Need to build a Big Data app but can't be bothered to learn Python or Scala? Good news: .NET for Apache Spark is here
Stay safe and warm in your C# cocoon
Good news landed today for data dabblers with a taste for .NET - Version 1.0 of .NET for Apache Spark has been released into the wild.
The release was a few years in the making, with a team pulled from Azure Data engineering, the previous Mobius project, and .NET toiling away on the open-source platform. The activity was driven by demand from the .NET community for a way to build big data applications without having to learn Scala or Python (although we'd contend the latter at least would be worth picking up if Stack Overflow's surveys are anything to go by).
The project, operated under the .NET Foundation, first went public last year at Microsoft Build 2019 and the Databricks Spark+AI Summit 2019. Twelve pre-release editions later and here we are.
Version 1.0 includes the ability to write Apache Spark applications using .NET user-defined functions (UDF) and .NET apps targeting .NET Standard 2.0 (.NET Core 3.1 or later is recommended). There is also support for Apache Spark 2.4/3.0 DataFrame APIs (including the ability to write Spark SQL) and an API extension framework to add support for additional Spark libraries.

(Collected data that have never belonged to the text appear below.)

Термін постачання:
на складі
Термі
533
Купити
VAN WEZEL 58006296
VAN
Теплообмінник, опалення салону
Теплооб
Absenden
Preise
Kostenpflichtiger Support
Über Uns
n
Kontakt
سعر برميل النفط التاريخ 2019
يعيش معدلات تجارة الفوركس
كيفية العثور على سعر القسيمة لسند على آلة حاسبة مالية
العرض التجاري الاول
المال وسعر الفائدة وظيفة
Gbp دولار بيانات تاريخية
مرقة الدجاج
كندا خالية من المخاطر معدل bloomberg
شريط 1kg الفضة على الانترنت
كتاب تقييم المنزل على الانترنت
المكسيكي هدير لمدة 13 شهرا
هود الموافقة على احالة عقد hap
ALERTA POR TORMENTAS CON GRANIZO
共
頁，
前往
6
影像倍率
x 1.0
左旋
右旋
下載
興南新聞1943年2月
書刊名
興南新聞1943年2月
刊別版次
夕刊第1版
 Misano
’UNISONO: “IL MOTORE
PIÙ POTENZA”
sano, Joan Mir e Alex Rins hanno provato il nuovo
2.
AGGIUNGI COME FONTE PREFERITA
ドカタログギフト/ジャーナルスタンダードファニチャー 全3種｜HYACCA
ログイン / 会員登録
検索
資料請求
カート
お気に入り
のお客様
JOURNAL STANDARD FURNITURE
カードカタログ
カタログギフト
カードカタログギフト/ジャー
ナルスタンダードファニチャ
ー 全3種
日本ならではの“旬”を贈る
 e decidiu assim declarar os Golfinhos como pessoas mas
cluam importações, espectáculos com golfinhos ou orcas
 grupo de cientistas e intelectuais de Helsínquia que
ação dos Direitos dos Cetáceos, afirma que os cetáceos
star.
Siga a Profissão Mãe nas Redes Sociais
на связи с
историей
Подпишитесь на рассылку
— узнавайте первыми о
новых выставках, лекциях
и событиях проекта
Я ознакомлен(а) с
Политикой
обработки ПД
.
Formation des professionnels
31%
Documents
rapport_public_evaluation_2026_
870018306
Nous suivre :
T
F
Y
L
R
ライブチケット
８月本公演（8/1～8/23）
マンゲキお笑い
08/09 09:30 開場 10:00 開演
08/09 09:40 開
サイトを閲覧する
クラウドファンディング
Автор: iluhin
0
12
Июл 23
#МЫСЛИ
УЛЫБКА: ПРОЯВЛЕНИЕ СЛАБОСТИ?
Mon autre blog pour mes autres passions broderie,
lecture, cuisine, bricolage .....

Back in 2019 (at the time of the first preview) a doubling of performance on the TPC-H benchmark over Python was claimed for some operations. Microsoft said today little has changed in version 1.0 and users can expect things to be at least as fast as PySpark programs for apps that use UDFs.
"Often faster," noted the team modestly.
Going forward, getting the likes of Language Integrated Query (LINQ) working is important for C# programmers, particularly as it faces increasing competition from languages such as Python. Adding some extra deployment options is also a priority, as is integration with DevOps pipelines.
The project is built into Azure Synapse and Azure HDInsight, and version 1.0 will creep into the next major release. It can also be used in AWS EMR Spark and, as seems to be increasingly the norm for Microsoft nowadays, straddles Windows, macOS, and Linux if on-premises deployments are your thing. ®